Je suis l'herbe et l'arbre.
Je suis la mer et la montagne.
Si je fais du mal à une partie de moi,
A l'enfant qui est en moi,
A la femme qui est en moi,
De n'importe quel pays,
De n'importe quelle couleur,
Je me fais du mal à moi-même.
Aussi ai-je souvent mal
A toutes ces parties de moi
Mutilées, torturées, affamées,
En quelque lieu du monde.
Le jour approche
Où je serai entière et entier,
Où j'aurai assumé ma féminitude,
Ma mâlitude, ma négritude,
Ma jaunitude.
Je suis l'homme, je suis l'enfant,
Je suis la femme noire, la femme jaune, la femme blanche
L'homme noir, l'homme jaune, L'homme blanc "
Julos Beaucarne
Jean Claude
Criant de vérité, ce poème amenant une conclusion dont tout un chacun, nous devrions nous inspirer: l'altérité ?
Le Web nous donne cette définition : Dans le langage courant, l'altérité est l'acceptation de l'autre en tant qu'être différent et la reconnaissance de ses droits à être lui-même.
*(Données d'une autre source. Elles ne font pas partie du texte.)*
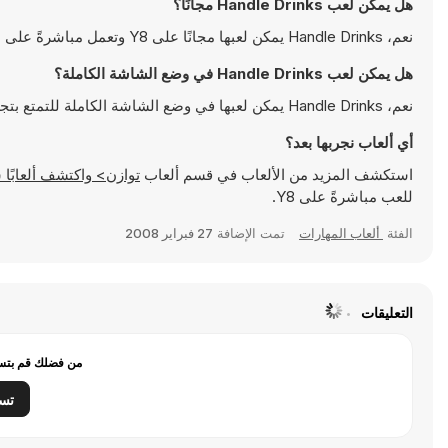
هل يمكن لعب Handle Drinks مجانًا؟
نعم، Handle Drinks يمكن لعبها مجانًا على Y8 وتعمل مباشرةً على المتصفح
هل يمكن لعب Handle Drinks في وضع الشاشة الكاملة؟
نعم، Handle Drinks يمكن لعبها في وضع الشاشة الكاملة للتمتع بتجربة أكثر انغماسًا
أي ألعاب نجربها بعد؟
استكشف المزيد من الألعاب في قسم ألعاب
توازن> واكتشف ألعابًا شهيرة مثل
للعب مباشرةً على Y8.
الفئة
ألعاب المهارات
تمت الإضافة
27 فبراير 2008
التعليقات
من فضلك قم بتسج
تس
L'altérité se différencie de la tolérance car elle implique la compréhension des particularités de chacun, la capacité d'ouverture aux différentes cultures et à leur métissage.
aranjuez
2ALAIN a écrit :
Tout ce qui se passe et qui se passera c'était .... votre projet bisounourssique , il s'agit , me semble t il de comprendre plutôt que d'avoir honte à ( sic ) son humanité
" Baruch de Spinoza : « Non ridere, non lugere, neque detestari, sed intelligere » – ni rire, ni pleurer, ni honnir, mais comprendre. "
merveilleuse pensée de Spinoza.
J'y ajouterai celle-ci : "Le réel, c’est quand on se cogne" de Lacan
Et il faut reconnaître que certains se cognent fort aujourd'hui.
Le réveil est douloureux pour ceux qui dormaient profondément, adossés à de grands principes humanistes tel que le droit-de-l'hommisme, le droit international etc.
On en voit le poids sur la scène internationale.
L'ONU qui devait régler les grands problèmes internationaux n'est qu'un marigot à caïmans où les pays s'opposent de manière clanique sans aucune volonté de paix, de justice, de compromis.
On revient à ce qui n'a jamais cessé d'être : le plus fort gagne et "malheur au vaincu" comme dit le proverbe latin.
Aurore
Quoi attendre de quelqu'un qui s'auto-proclame supérieur à toutes les autres espèces, se définit comme sapiens (sage, intelligent), et attribue à l'adjectif de son nom (humain) toutes sortes de qualités qu'il ne possède pas pour asservir autant les autres espèces qu'une partie de sa propre espèce ?
Hormis physiquement l'homme n'a pas évolué beaucoup depuis la préhistoire à laquelle il se réfère encore constamment, refusant de briser un schéma, lorsqu'on touche à son alimentation par exemple, comme s'il ne pouvait pas comprendre que 8 milliards d'individus ne peuvent pas manger les autres espèces comme lorsqu'ils étaient à 500 000 sur la planète.
Je suis persuadée que l'antispécisme est une clé, sans doute pas la seule, mais c'est mettre un sacré bâton dans les rouages du mécanisme de domination.